$\sum_{\zeta^p=1}(\zeta-1)^n$
I’m not sure that this is the sort of answer you’re hoping for, for the last question, about the speed of convergence to zero of your numbers, but let me put it forward.
The question is purely local, so we may as well consider it over the $p$-adic integers $\mathbb Z_p$. Your number $\zeta-1$ is a prime in the field $K$ of $p$-th roots of unity over $\mathbb Q_p$, so I’ll call it $\pi$. We have $v(\pi)=1/(p-1)$, where I’m using the (additive) valuation $v$ normalized so that $v(p)=1$. We may consider, for each $n$, the $\mathbb Z_p$-polynomial $f_n(X)=\prod_\sigma(X-\sigma\pi^n)$, the product being taken over the $p-1$ elements of the Galois group. This polynomial, if irreducible, is the minimal polynomial for $\pi^n$, though I don’t make any claim of irreducibility. What’s important is that (1) your numbers $z_n$ are the coefficients of $X^{p-2}$, up to sign; and (2) the Newton polygon of $f_n$ consists of a single segment, running from $(0,n)$ to $(p-1,0)$.
Thus $v(z_n)\ge n/(p-1)$.
Many of the results can be easily seen through using a Mahler series expansion as a generating function. Specifically, we have the continuous function $\chi_{p^t\mathbb{Z}_p} :\mathbb{Z}_p \to \{0,1\}$, which is the locally constant indicator function,
$$\chi_{p^t\mathbb{Z}_p}(x) = \begin{cases} 1 & x \in p^t\mathbb{Z}_p \\ 0 & x \not\in p^t\mathbb{Z}_p\end{cases}$$
Clearly, its Mahler series has coefficients $a_n = \nabla^n \chi_{p^t\mathbb{Z}_p}(0)$ in $\mathbb{Z}$,
$$\chi_{p^t\mathbb{Z}_p}(x)=\sum_{n\ge 0} a_n \binom{x}{n}$$
However, notice that we have the alternative representation in $\mathbb{Q}_p(\zeta_{p^t})$,
$$\chi_{p^t\mathbb{Z}_p}(x) = \frac{1}{p^t}\sum_{k=0}^{p^t-1} \zeta_{p^t}^{kx}$$
We can now evaluate its finite differences at $x=0$,
$$\nabla^n \chi_{p^t\mathbb{Z}_p}(0) = \frac{1}{p^t}\sum_{k=0}^{p^t-1}(\zeta_{p^t}^k-1)^n = \frac{z_n}{p^t}$$
At this point, the original question is concerned with the $t=1$ case, but I'll keep the argument general. Because Mahler series representations are unique, the integer (in $\mathbb{Z}$) $a_n = \frac{z_n}{p^t}$ already shows us that $z_n$ is an integer divisible by $p^t$. Furthermore, Mahler series have coefficients that satisfy $\lim_{n \to \infty} |a_n|_p = 0$, so $\lim_{n \to \infty} |z_n|_p\ = 0$.

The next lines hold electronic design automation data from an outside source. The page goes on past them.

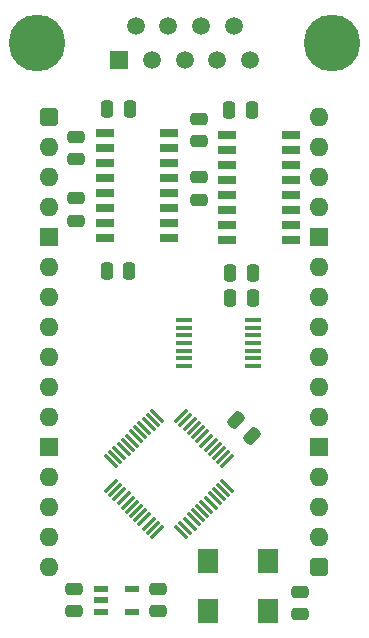
<source format=gts>
%TF.GenerationSoftware,KiCad,Pcbnew,8.0.7*%
%TF.CreationDate,2025-01-05T20:15:04+02:00*%
%TF.ProjectId,RS232,52533233-322e-46b6-9963-61645f706362,V0*%
%TF.SameCoordinates,Original*%
%TF.FileFunction,Soldermask,Top*%
%TF.FilePolarity,Negative*%
%FSLAX46Y46*%
G04 Gerber Fmt 4.6, Leading zero omitted, Abs format (unit mm)*
G04 Created by KiCad (PCBNEW 8.0.7) date 2025-01-05 20:15:04*
%MOMM*%
%LPD*%
G01*
G04 APERTURE LIST*
G04 Aperture macros list*
%AMRoundRect*
0 Rectangle with rounded corners*
0 $1 Rounding radius*
0 $2 $3 $4 $5 $6 $7 $8 $9 X,Y pos of 4 corners*
0 Add a 4 corners polygon primitive as box body*
4,1,4,$2,$3,$4,$5,$6,$7,$8,$9,$2,$3,0*
0 Add four circle primitives for the rounded corners*
1,1,$1+$1,$2,$3*
1,1,$1+$1,$4,$5*
1,1,$1+$1,$6,$7*
1,1,$1+$1,$8,$9*
0 Add four rect primitives between the rounded corners*
20,1,$1+$1,$2,$3,$4,$5,0*
20,1,$1+$1,$4,$5,$6,$7,0*
20,1,$1+$1,$6,$7,$8,$9,0*
20,1,$1+$1,$8,$9,$2,$3,0*%
%AMRotRect*
0 Rectangle, with rotation*
0 The origin of the aperture is its center*
0 $1 length*
0 $2 width*
0 $3 Rotation angle, in degrees counterclockwise*
0 Add horizontal line*
21,1,$1,$2,0,0,$3*%
G04 Aperture macros list end*
%ADD10R,1.500000X1.500000*%
%ADD11C,1.500000*%
%ADD12C,4.800000*%
%ADD13RoundRect,0.250000X0.250000X0.475000X-0.250000X0.475000X-0.250000X-0.475000X0.250000X-0.475000X0*%
%ADD14RoundRect,0.250000X0.475000X-0.250000X0.475000X0.250000X-0.475000X0.250000X-0.475000X-0.250000X0*%
%ADD15R,1.550000X0.650000*%
%ADD16RoundRect,0.400000X-0.400000X-0.400000X0.400000X-0.400000X0.400000X0.400000X-0.400000X0.400000X0*%
%ADD17O,1.600000X1.600000*%
%ADD18R,1.600000X1.600000*%
%ADD19RoundRect,0.250000X-0.475000X0.250000X-0.475000X-0.250000X0.475000X-0.250000X0.475000X0.250000X0*%
%ADD20RoundRect,0.250000X-0.250000X-0.475000X0.250000X-0.475000X0.250000X0.475000X-0.250000X0.475000X0*%
%ADD21RoundRect,0.250000X-0.512652X-0.159099X-0.159099X-0.512652X0.512652X0.159099X0.159099X0.512652X0*%
%ADD22R,1.475000X0.450000*%
%ADD23RotRect,0.279400X1.473200X45.000000*%
%ADD24RotRect,0.279400X1.473200X315.000000*%
%ADD25R,1.800000X2.000000*%
%ADD26R,1.150000X0.600000*%
G04 APERTURE END LIST*
D10*
%TO.C,C3*%
X5934000Y4803000D03*
D11*
X8706000Y4803000D03*
X11479000Y4803000D03*
X14251000Y4803000D03*
X17024000Y4803000D03*
X7320000Y7643000D03*
X10093000Y7643000D03*
X12865000Y7643000D03*
X15638000Y7643000D03*
D12*
X-1016000Y6223000D03*
X23974000Y6223000D03*
%TD*%
D13*
%TO.C,C10*%
X17238000Y-13208000D03*
X15338000Y-13208000D03*
%TD*%
D14*
%TO.C,C18*%
X9241000Y-41894000D03*
X9241000Y-39994000D03*
%TD*%
D15*
%TO.C,IC1*%
X15055000Y-1524000D03*
X15055000Y-2794000D03*
X15055000Y-4064000D03*
X15055000Y-5334000D03*
X15055000Y-6604000D03*
X15055000Y-7874000D03*
X15055000Y-9144000D03*
X15055000Y-10414000D03*
X20505000Y-10414000D03*
X20505000Y-9144000D03*
X20505000Y-7874000D03*
X20505000Y-6604000D03*
X20505000Y-5334000D03*
X20505000Y-4064000D03*
X20505000Y-2794000D03*
X20505000Y-1524000D03*
%TD*%
D14*
%TO.C,C14*%
X2286000Y-8808000D03*
X2286000Y-6908000D03*
%TD*%
D16*
%TO.C,J1*%
X0Y0D03*
D17*
X0Y-2540000D03*
X0Y-5080000D03*
X0Y-7620000D03*
D18*
X0Y-10160000D03*
D17*
X0Y-12700000D03*
X0Y-15240000D03*
X0Y-17780000D03*
X0Y-20320000D03*
X0Y-22860000D03*
X0Y-25400000D03*
D18*
X0Y-27940000D03*
D17*
X0Y-30480000D03*
X0Y-33020000D03*
X0Y-35560000D03*
X0Y-38100000D03*
D16*
X22860000Y-38100000D03*
D17*
X22860000Y-35560000D03*
X22860000Y-33020000D03*
X22860000Y-30480000D03*
D18*
X22860000Y-27940000D03*
D17*
X22860000Y-25400000D03*
X22860000Y-22860000D03*
X22860000Y-20320000D03*
X22860000Y-17780000D03*
X22860000Y-15240000D03*
X22860000Y-12700000D03*
D18*
X22860000Y-10160000D03*
D17*
X22860000Y-7620000D03*
X22860000Y-5080000D03*
X22860000Y-2540000D03*
X22860000Y0D03*
%TD*%
D14*
%TO.C,C13*%
X2286000Y-3601000D03*
X2286000Y-1701000D03*
%TD*%
D13*
%TO.C,C1*%
X17253000Y-15348000D03*
X15353000Y-15348000D03*
%TD*%
D19*
%TO.C,C16*%
X21209000Y-40214000D03*
X21209000Y-42114000D03*
%TD*%
D20*
%TO.C,C8*%
X15243000Y526000D03*
X17143000Y526000D03*
%TD*%
D14*
%TO.C,C4*%
X12700000Y-7030000D03*
X12700000Y-5130000D03*
%TD*%
D21*
%TO.C,C15*%
X15793164Y-25674727D03*
X17136667Y-27018230D03*
%TD*%
D13*
%TO.C,C11*%
X6776000Y-13081000D03*
X4876000Y-13081000D03*
%TD*%
D15*
%TO.C,IC3*%
X4699000Y-1397000D03*
X4699000Y-2667000D03*
X4699000Y-3937000D03*
X4699000Y-5207000D03*
X4699000Y-6477000D03*
X4699000Y-7747000D03*
X4699000Y-9017000D03*
X4699000Y-10287000D03*
X10149000Y-10287000D03*
X10149000Y-9017000D03*
X10149000Y-7747000D03*
X10149000Y-6477000D03*
X10149000Y-5207000D03*
X10149000Y-3937000D03*
X10149000Y-2667000D03*
X10149000Y-1397000D03*
%TD*%
D22*
%TO.C,IC5*%
X11394000Y-17208000D03*
X11394000Y-17858000D03*
X11394000Y-18508000D03*
X11394000Y-19158000D03*
X11394000Y-19808000D03*
X11394000Y-20458000D03*
X11394000Y-21108000D03*
X17270000Y-21108000D03*
X17270000Y-20458000D03*
X17270000Y-19808000D03*
X17270000Y-19158000D03*
X17270000Y-18508000D03*
X17270000Y-17858000D03*
X17270000Y-17208000D03*
%TD*%
D23*
%TO.C,IC2*%
X9118290Y-25304820D03*
X8777041Y-25646069D03*
X8417830Y-26005280D03*
X8058620Y-26364490D03*
X7717370Y-26705740D03*
X7358160Y-27064950D03*
X6998950Y-27424160D03*
X6639740Y-27783370D03*
X6298490Y-28124620D03*
X5939280Y-28483830D03*
X5580069Y-28843041D03*
X5238820Y-29184290D03*
D24*
X5238820Y-31267710D03*
X5580069Y-31608959D03*
X5939280Y-31968170D03*
X6298490Y-32327380D03*
X6639740Y-32668630D03*
X6998950Y-33027840D03*
X7358160Y-33387050D03*
X7717370Y-33746260D03*
X8058620Y-34087510D03*
X8417830Y-34446720D03*
X8777041Y-34805931D03*
X9118290Y-35147180D03*
D23*
X11201710Y-35147180D03*
X11542959Y-34805931D03*
X11902170Y-34446720D03*
X12261380Y-34087510D03*
X12602630Y-33746260D03*
X12961840Y-33387050D03*
X13321050Y-33027840D03*
X13680260Y-32668630D03*
X14021510Y-32327380D03*
X14380720Y-31968170D03*
X14739931Y-31608959D03*
X15081180Y-31267710D03*
D24*
X15081180Y-29184290D03*
X14739931Y-28843041D03*
X14380720Y-28483830D03*
X14021510Y-28124620D03*
X13680260Y-27783370D03*
X13321050Y-27424160D03*
X12961840Y-27064950D03*
X12602630Y-26705740D03*
X12261380Y-26364490D03*
X11902170Y-26005280D03*
X11542959Y-25646069D03*
X11201710Y-25304820D03*
%TD*%
D25*
%TO.C,Y1*%
X13462000Y-41851000D03*
X18542000Y-41851000D03*
X18542000Y-37651000D03*
X13462000Y-37651000D03*
%TD*%
D26*
%TO.C,IC4*%
X4385000Y-40010000D03*
X4385000Y-40960000D03*
X4385000Y-41910000D03*
X6985000Y-41910000D03*
X6985000Y-40010000D03*
%TD*%
D14*
%TO.C,C17*%
X2129000Y-41894000D03*
X2129000Y-39994000D03*
%TD*%
%TO.C,C5*%
X12700000Y-2077000D03*
X12700000Y-177000D03*
%TD*%
D20*
%TO.C,C12*%
X4908000Y635000D03*
X6808000Y635000D03*
%TD*%
M02*

</source>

We can also be more precise on the speed of convergence since $\chi_{p\mathbb{Z}_p}$ is strictly differentiable. It implies that $\lim_{n \to \infty} n|a_n|_p = 0 $ so we have,
$$\lim_{n \to \infty} n|z_n|_p = 0 $$
While lying in bed this morning I realized we also get the same formula from the question as well just by the formula for the Mahler coefficients, the characteristic function simply screens out anything that is not a multiple of $p^t$ for us.
$$a_n = \sum_{k=0}^n \binom{n}{k} (-1)^{n-k} \chi_{p^t\mathbb{Z}_p}(k)= \sum_{k=0}^{ \lfloor n/p^t \rfloor} \binom{n}{p^tk} (-1)^{n-p^tk} $$
$$z_n = (-1)^n p^t \sum_{k=0}^{ \lfloor n/p^t \rfloor} \binom{n}{p^tk} (-1)^{pk} $$ The $(-1)^{pk}$ is left to account for the case when $p=2$.